Begin Listing
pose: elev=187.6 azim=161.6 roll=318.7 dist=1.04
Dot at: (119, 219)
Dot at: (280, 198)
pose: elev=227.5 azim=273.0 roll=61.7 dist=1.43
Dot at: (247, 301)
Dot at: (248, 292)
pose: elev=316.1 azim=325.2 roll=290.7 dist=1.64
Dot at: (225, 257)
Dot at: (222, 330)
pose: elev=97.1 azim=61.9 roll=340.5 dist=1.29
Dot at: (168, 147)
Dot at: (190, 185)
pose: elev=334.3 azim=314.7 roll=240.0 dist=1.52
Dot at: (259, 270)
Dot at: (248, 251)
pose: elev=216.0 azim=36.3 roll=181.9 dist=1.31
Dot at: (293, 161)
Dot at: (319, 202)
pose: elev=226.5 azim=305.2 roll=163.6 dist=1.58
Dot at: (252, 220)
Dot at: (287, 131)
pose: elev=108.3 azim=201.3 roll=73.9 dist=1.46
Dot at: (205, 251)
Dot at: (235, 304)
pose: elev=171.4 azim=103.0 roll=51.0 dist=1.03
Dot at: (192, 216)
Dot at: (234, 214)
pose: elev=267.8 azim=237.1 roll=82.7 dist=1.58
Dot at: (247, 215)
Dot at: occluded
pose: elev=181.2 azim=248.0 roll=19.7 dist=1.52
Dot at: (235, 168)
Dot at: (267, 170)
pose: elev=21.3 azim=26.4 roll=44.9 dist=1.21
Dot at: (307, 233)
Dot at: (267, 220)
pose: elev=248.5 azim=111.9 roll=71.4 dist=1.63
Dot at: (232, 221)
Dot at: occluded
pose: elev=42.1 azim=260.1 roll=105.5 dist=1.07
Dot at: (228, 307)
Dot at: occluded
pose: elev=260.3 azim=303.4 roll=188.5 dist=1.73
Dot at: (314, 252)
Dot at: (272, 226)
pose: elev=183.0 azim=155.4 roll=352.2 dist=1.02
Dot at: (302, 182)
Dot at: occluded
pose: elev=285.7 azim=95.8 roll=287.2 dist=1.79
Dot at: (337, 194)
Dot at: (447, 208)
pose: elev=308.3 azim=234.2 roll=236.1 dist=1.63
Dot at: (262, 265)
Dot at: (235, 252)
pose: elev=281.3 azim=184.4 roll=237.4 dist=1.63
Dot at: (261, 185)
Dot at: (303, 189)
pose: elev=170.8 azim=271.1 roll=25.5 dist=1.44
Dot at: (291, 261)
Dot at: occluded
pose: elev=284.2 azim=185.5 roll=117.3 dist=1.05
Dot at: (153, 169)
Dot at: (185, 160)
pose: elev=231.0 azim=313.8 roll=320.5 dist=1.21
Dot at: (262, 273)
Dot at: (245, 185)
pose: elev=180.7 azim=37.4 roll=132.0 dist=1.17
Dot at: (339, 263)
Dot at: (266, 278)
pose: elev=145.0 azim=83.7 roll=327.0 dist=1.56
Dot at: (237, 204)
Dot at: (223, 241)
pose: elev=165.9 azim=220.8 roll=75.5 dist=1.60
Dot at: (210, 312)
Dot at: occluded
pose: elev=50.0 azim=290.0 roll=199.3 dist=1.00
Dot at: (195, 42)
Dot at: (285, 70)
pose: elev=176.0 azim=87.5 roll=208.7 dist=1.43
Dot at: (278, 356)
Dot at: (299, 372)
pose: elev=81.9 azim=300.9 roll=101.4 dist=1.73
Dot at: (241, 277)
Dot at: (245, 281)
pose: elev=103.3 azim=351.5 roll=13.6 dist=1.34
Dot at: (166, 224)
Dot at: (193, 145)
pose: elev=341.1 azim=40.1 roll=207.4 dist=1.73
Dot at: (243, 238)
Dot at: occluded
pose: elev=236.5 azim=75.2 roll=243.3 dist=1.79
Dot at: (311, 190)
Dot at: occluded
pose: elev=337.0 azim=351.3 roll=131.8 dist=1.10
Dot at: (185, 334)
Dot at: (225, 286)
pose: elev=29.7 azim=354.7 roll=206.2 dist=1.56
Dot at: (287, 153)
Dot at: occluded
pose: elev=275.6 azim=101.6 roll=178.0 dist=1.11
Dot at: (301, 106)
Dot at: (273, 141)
End Listing
_Set task_:
Print every line of the listing above verbatim.

_Response_:
pose: elev=187.6 azim=161.6 roll=318.7 dist=1.04
Dot at: (119, 219)
Dot at: (280, 198)
pose: elev=227.5 azim=273.0 roll=61.7 dist=1.43
Dot at: (247, 301)
Dot at: (248, 292)
pose: elev=316.1 azim=325.2 roll=290.7 dist=1.64
Dot at: (225, 257)
Dot at: (222, 330)
pose: elev=97.1 azim=61.9 roll=340.5 dist=1.29
Dot at: (168, 147)
Dot at: (190, 185)
pose: elev=334.3 azim=314.7 roll=240.0 dist=1.52
Dot at: (259, 270)
Dot at: (248, 251)
pose: elev=216.0 azim=36.3 roll=181.9 dist=1.31
Dot at: (293, 161)
Dot at: (319, 202)
pose: elev=226.5 azim=305.2 roll=163.6 dist=1.58
Dot at: (252, 220)
Dot at: (287, 131)
pose: elev=108.3 azim=201.3 roll=73.9 dist=1.46
Dot at: (205, 251)
Dot at: (235, 304)
pose: elev=171.4 azim=103.0 roll=51.0 dist=1.03
Dot at: (192, 216)
Dot at: (234, 214)
pose: elev=267.8 azim=237.1 roll=82.7 dist=1.58
Dot at: (247, 215)
Dot at: occluded
pose: elev=181.2 azim=248.0 roll=19.7 dist=1.52
Dot at: (235, 168)
Dot at: (267, 170)
pose: elev=21.3 azim=26.4 roll=44.9 dist=1.21
Dot at: (307, 233)
Dot at: (267, 220)
pose: elev=248.5 azim=111.9 roll=71.4 dist=1.63
Dot at: (232, 221)
Dot at: occluded
pose: elev=42.1 azim=260.1 roll=105.5 dist=1.07
Dot at: (228, 307)
Dot at: occluded
pose: elev=260.3 azim=303.4 roll=188.5 dist=1.73
Dot at: (314, 252)
Dot at: (272, 226)
pose: elev=183.0 azim=155.4 roll=352.2 dist=1.02
Dot at: (302, 182)
Dot at: occluded
pose: elev=285.7 azim=95.8 roll=287.2 dist=1.79
Dot at: (337, 194)
Dot at: (447, 208)
pose: elev=308.3 azim=234.2 roll=236.1 dist=1.63
Dot at: (262, 265)
Dot at: (235, 252)
pose: elev=281.3 azim=184.4 roll=237.4 dist=1.63
Dot at: (261, 185)
Dot at: (303, 189)
pose: elev=170.8 azim=271.1 roll=25.5 dist=1.44
Dot at: (291, 261)
Dot at: occluded
pose: elev=284.2 azim=185.5 roll=117.3 dist=1.05
Dot at: (153, 169)
Dot at: (185, 160)
pose: elev=231.0 azim=313.8 roll=320.5 dist=1.21
Dot at: (262, 273)
Dot at: (245, 185)
pose: elev=180.7 azim=37.4 roll=132.0 dist=1.17
Dot at: (339, 263)
Dot at: (266, 278)
pose: elev=145.0 azim=83.7 roll=327.0 dist=1.56
Dot at: (237, 204)
Dot at: (223, 241)
pose: elev=165.9 azim=220.8 roll=75.5 dist=1.60
Dot at: (210, 312)
Dot at: occluded
pose: elev=50.0 azim=290.0 roll=199.3 dist=1.00
Dot at: (195, 42)
Dot at: (285, 70)
pose: elev=176.0 azim=87.5 roll=208.7 dist=1.43
Dot at: (278, 356)
Dot at: (299, 372)
pose: elev=81.9 azim=300.9 roll=101.4 dist=1.73
Dot at: (241, 277)
Dot at: (245, 281)
pose: elev=103.3 azim=351.5 roll=13.6 dist=1.34
Dot at: (166, 224)
Dot at: (193, 145)
pose: elev=341.1 azim=40.1 roll=207.4 dist=1.73
Dot at: (243, 238)
Dot at: occluded
pose: elev=236.5 azim=75.2 roll=243.3 dist=1.79
Dot at: (311, 190)
Dot at: occluded
pose: elev=337.0 azim=351.3 roll=131.8 dist=1.10
Dot at: (185, 334)
Dot at: (225, 286)
pose: elev=29.7 azim=354.7 roll=206.2 dist=1.56
Dot at: (287, 153)
Dot at: occluded
pose: elev=275.6 azim=101.6 roll=178.0 dist=1.11
Dot at: (301, 106)
Dot at: (273, 141)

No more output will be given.